REQUEST 1:
In the text on The Lancasters, why did the redevelopment need 500 tons of steel?
REQUEST 2:
Reproduce the passage of the text on The Lancasters between "The building was" and "projects in Europe.", inclusive.
>> Begin EXCERPT PROVIDED
The Lancasters is a residential development in London, England, with 77 apartments, the majority of which face south with views onto or across Hyde Park.

History 

The building was originally a terrace of 15 stucco-fronted Grade-II listed houses dating from the mid-nineteenth century.  It was purchased by a joint venture between the investment and development company Minerva and the developer Northacre Plc.

The building underwent significant redevelopment.  It was completely demolished behind the French Renaissance style façade, which was retained in one of the longest façade development projects in Europe.

It took almost 11 months and 500 tons of steel to support the entire 407 ft. long façade, which is the equivalent length of 15 AEC Routemaster buses end-to-end.

The Lancasters is considered to be the first super prime development in W2 and commands premium prices throughout the building.
>> End EXCERPT PROVIDED
>> Begin EXTRACTED MATERIAL
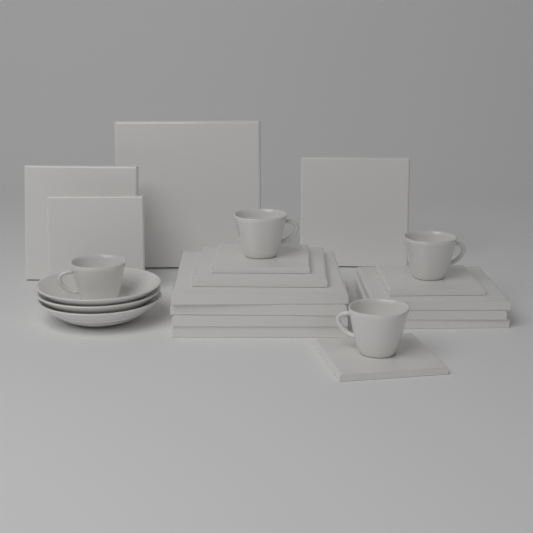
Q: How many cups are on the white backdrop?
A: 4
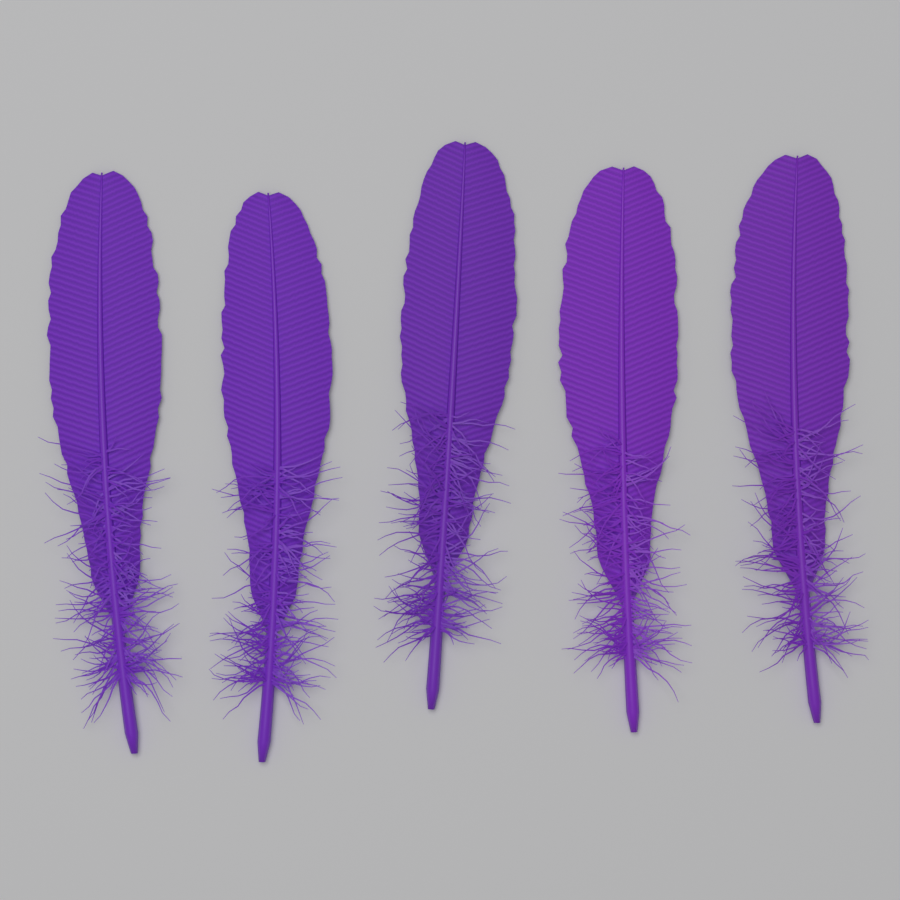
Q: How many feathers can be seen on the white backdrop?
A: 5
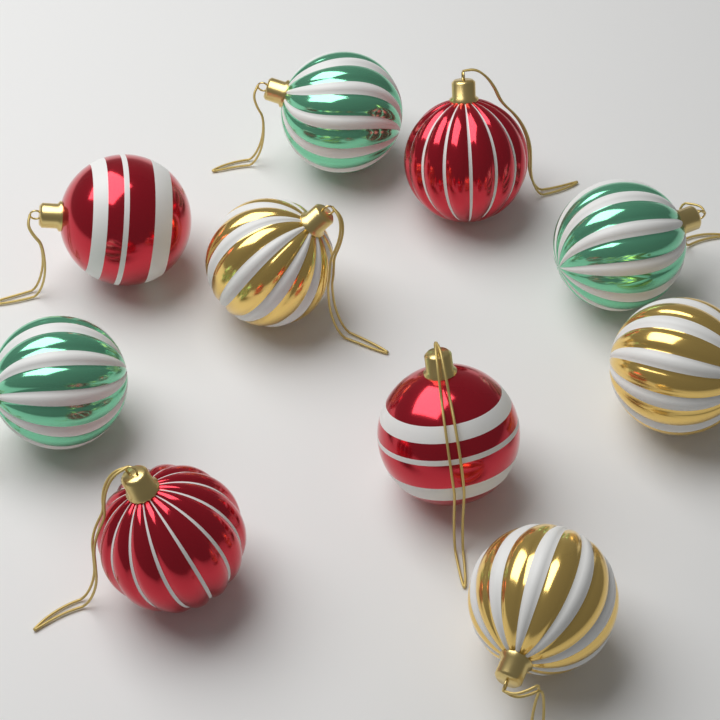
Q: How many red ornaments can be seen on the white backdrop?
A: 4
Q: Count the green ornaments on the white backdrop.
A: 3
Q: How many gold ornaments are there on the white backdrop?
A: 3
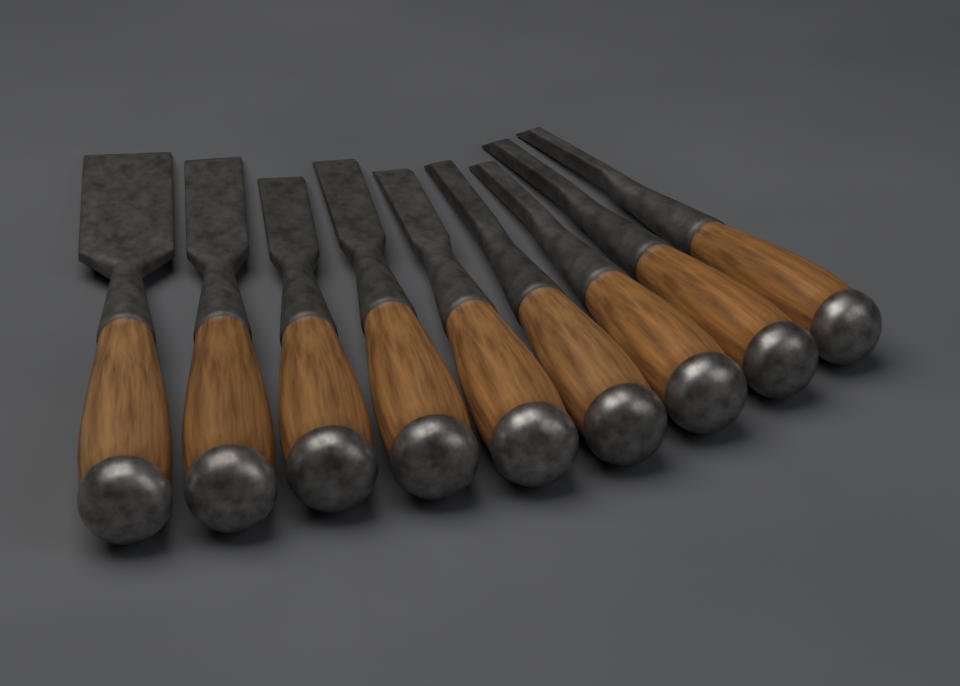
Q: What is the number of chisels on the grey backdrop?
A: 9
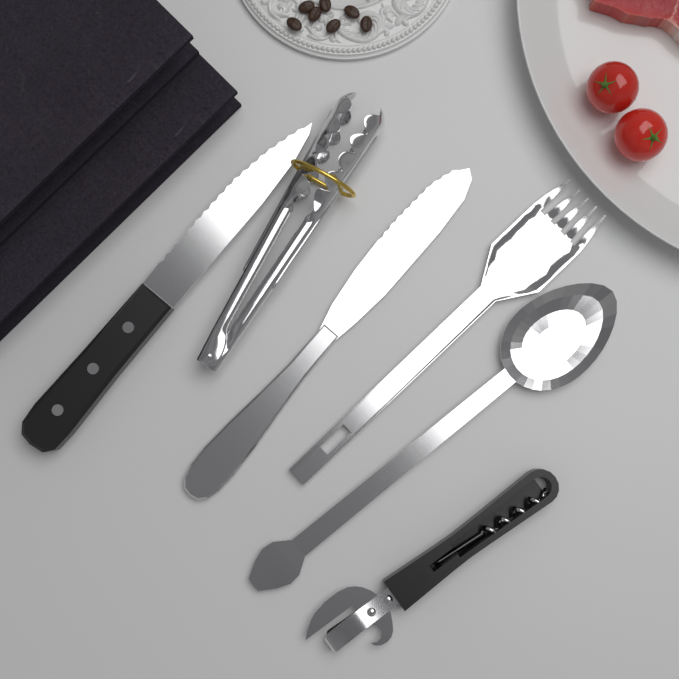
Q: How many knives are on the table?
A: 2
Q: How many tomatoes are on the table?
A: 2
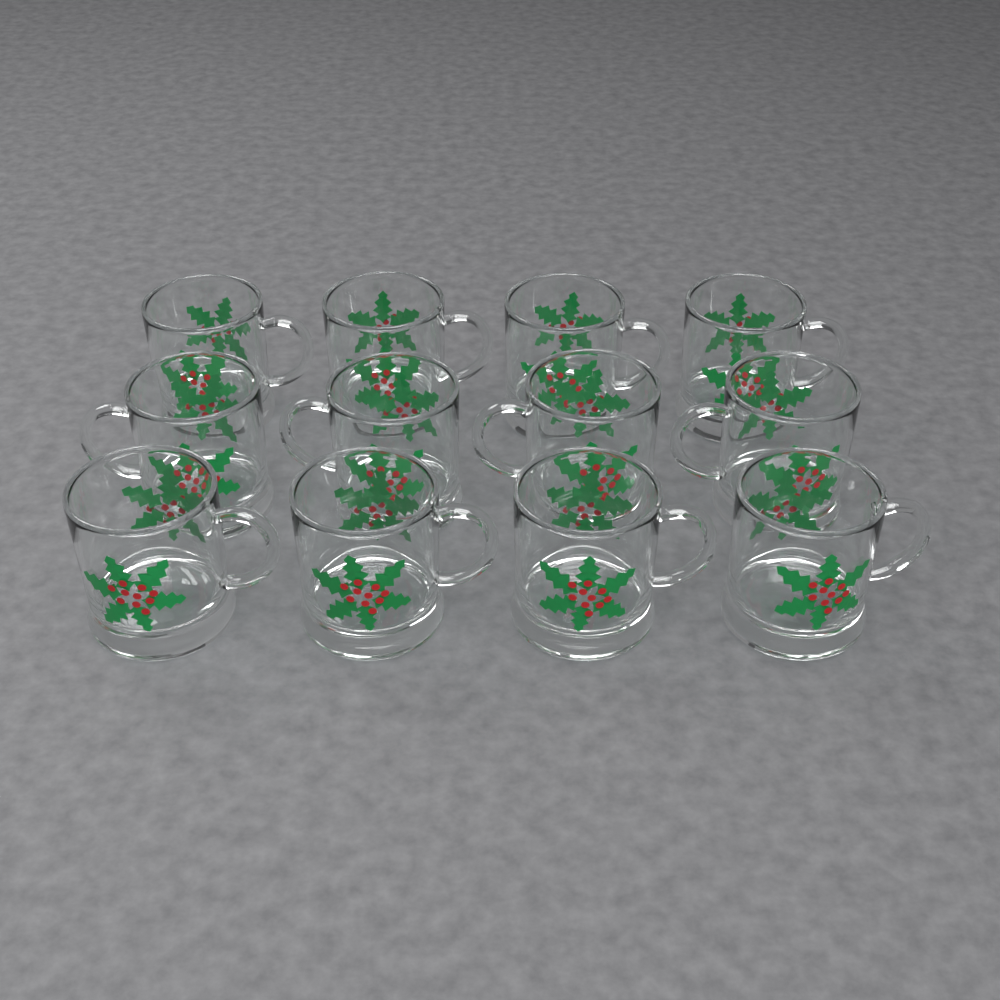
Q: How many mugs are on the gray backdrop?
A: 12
>> End EXTRACTED MATERIAL
RESPONSE 1:
The building was completely demolished behind its French Renaissance style façade, which was kept. Almost 11 months and 500 tons of steel went into supporting that entire 407 ft. long façade.

RESPONSE 2:
The building was originally a terrace of 15 stucco-fronted Grade-II listed houses dating from the mid-nineteenth century.  It was purchased by a joint venture between the investment and development company Minerva and the developer Northacre Plc.

The building underwent significant redevelopment.  It was completely demolished behind the French Renaissance style façade, which was retained in one of the longest façade development projects in Europe.